Let’s keep the list going!
- Having the grocery store to yourself on Sunday mornings
or
Sleeping in on Sunday mornings - I get to keep that 10 percent of my income that would normally go to the church – or give it away. It’s my choice.
- I’m not obligated to do weird rituals or celebrate meaningless holidays.
- Sex before marriage. I never understood why you would marry someone that you haven’t had sex with – too many unknowns.
- Sex just for fun and not procreation.
- No church-enforced rules that I don’t agree with. It seems I have Christian friends that are okay with marriage equality but still go to churches that preach against it. I don’t get it.
What would you add to the list?
Intransitive says
Clearer decisions. If you decide something is right or wrong, it’s because you recognize it as such. You don’t have a religion contradicting what your moral compass tells you.
And you don’t have to go into mental gymnastics to rationalize things you want to do that are perfectly legal and moral but religions ban. My sperm and egg donors were fanatical catholics, eventually justifying themselves with “no meat only applies to easter, not year round”.
Some Old Programmer says
No guilt. Whatever religiously derived elements embedded in culture, having done the work of rejecting religion wholesale, I’m free to say “that’s horseshit!”, and ignore it.
sonofrojblake says
No paranoia. I don’t have the constant feeling of being watched (any more – was brought up CofE, and went to church schools). I think if you’ve never had it, you can’t grok the pleasure of not having it any more.
As a UK resident, I don’t get treated with the suspicion or pity Brits – mainly the English – reserve for the religious. There was a very good reason why, while he was PM, Tony Blair didn’t “do God”. Alastair Campbell correctly diagnosed his Catholic faith as electoral poison,so it was concealed.
I can eat what I like – bacon, ham, shellfish, chicken regardless of how it was killed, beef even on Friday, whatever.
My genitals and those of my children have not been and shall not be mutilated.
Any more?
cubist says
No need to waste mental energy on reconciling the shitty aspects of the world with the idea of a transcendent, all-knowing, all-good, all-powerful Entity.
DonDueed says
Regarding tithing: if you do give that 10% (or some other amount) to charity, *you* get to decide what charity or charities it goes to.
To digress a little, before I retired, the company I worked for put some pressure on its salaried employees to donate to the company’s lobbying fund. I did some digging to find out which politicians that fund supported. Some of the very worst right-wing names were on the list. I never gave them a cent.

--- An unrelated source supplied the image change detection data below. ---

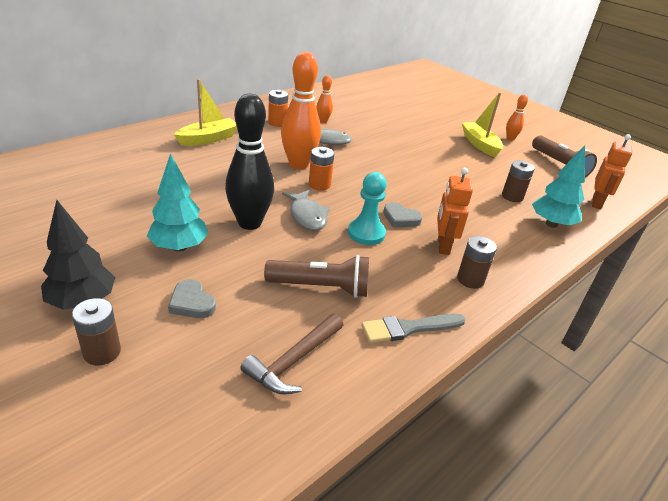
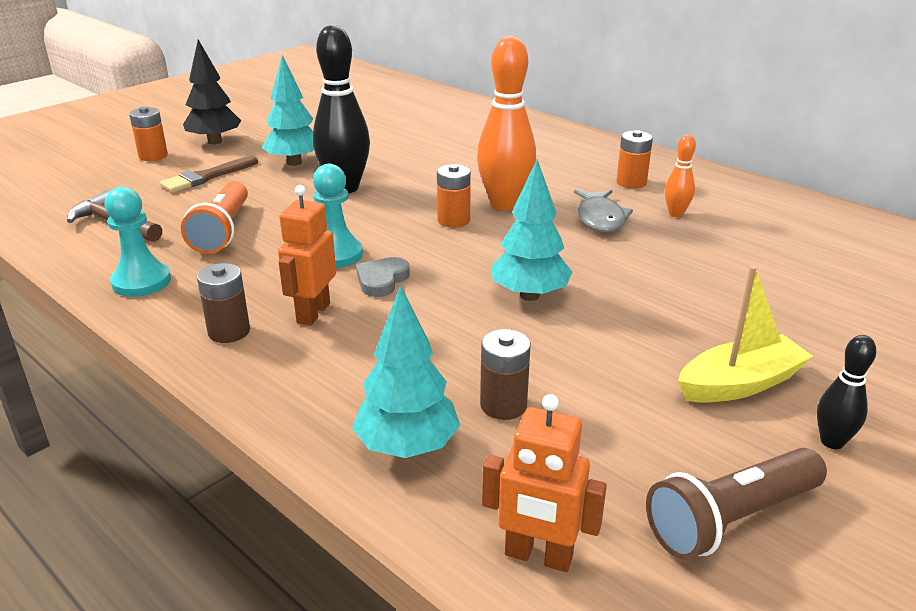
camera: 90 degrees right, 5 degrees down
brown battery [72,298,121,365] -> orange battery [129,107,168,161]
grey heart [168,279,216,318] -> brown brush [160,156,258,192]
yellow boat [174,79,237,146] -> none
brown flashlight [264,255,369,298] -> orange flashlight [181,181,248,254]
grey fish [282,190,330,231] -> none
grey brush [361,314,466,343] -> turquoise pawn [104,187,171,297]
orange robot [437,168,473,255] -> orange robot turned 75 degrees counterclockwise [278,185,336,326]
orange bowling pin [506,94,528,141] -> black bowling pin [817,335,876,449]
none -> turquoise tree [491,159,572,301]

I wonder how many tithers take the trouble to learn exactly where their money goes?
publicola says
It’s very liberating not to have your head crammed with bullshit and guilt and responsibility you didn’t ask for.
blf says
Being able to objectively study, critique, admire, religious-themed or -motivated art as art, rather than as a “lesson” or coded
messagethreat aimed at me (or my family, culture, etc.). For instance, cathedrals can be very interesting places, but the awe-factor is the skill of the stonemasons and other craftspeople, not some magic sky faeries. Plus, being able to giggle at the (usually-)hopelessly naft — and almost always unrealistic or unimaginative — depictions of, well, a man-shaped sky faerie being tortured to death by being nailed to a tree…nowamfound says
my kid won’t get raped by a priest or a youth pastor
kestrel says
Best part for me is: when something bad happens to me, I don’t have to think I’m being punished for some obscure thought crime. I’m not being punished at all – sometimes, bad things happen, that’s all. I also don’t need to think that people who have a lot of money, or who have a ton of good things happen to the, are being rewarded by some sort of mythical creature, or that they are particularly good people or favored in some other way. Usually it just means they were born into wealth.
Not having to think “I must be a bad person; what did I do wrong; how can I gain the favor of a mythical creature” is very freeing.
Katydid says
@sonofrojblake: I was really squicked out when my first child was a boy and we left his genitals unmutilated. The amount of concern-trolling I got from family and friends was astounding, as were the nonstop unsolicited (and untrue) medical claims and warnings. You’d think based on their dire warnings that non-American men (where genital mutiliation is not the norm) would be dropping dead in the streets. It wasn’t even common int he USA until an American crackpot declared removing flesh from sexual organs would stop masturbation.
Our talk with our son was that if he wished to have optional surgery on his genitals when he was 18, we would pay for it, but he (unsurprisingly) never chose that option.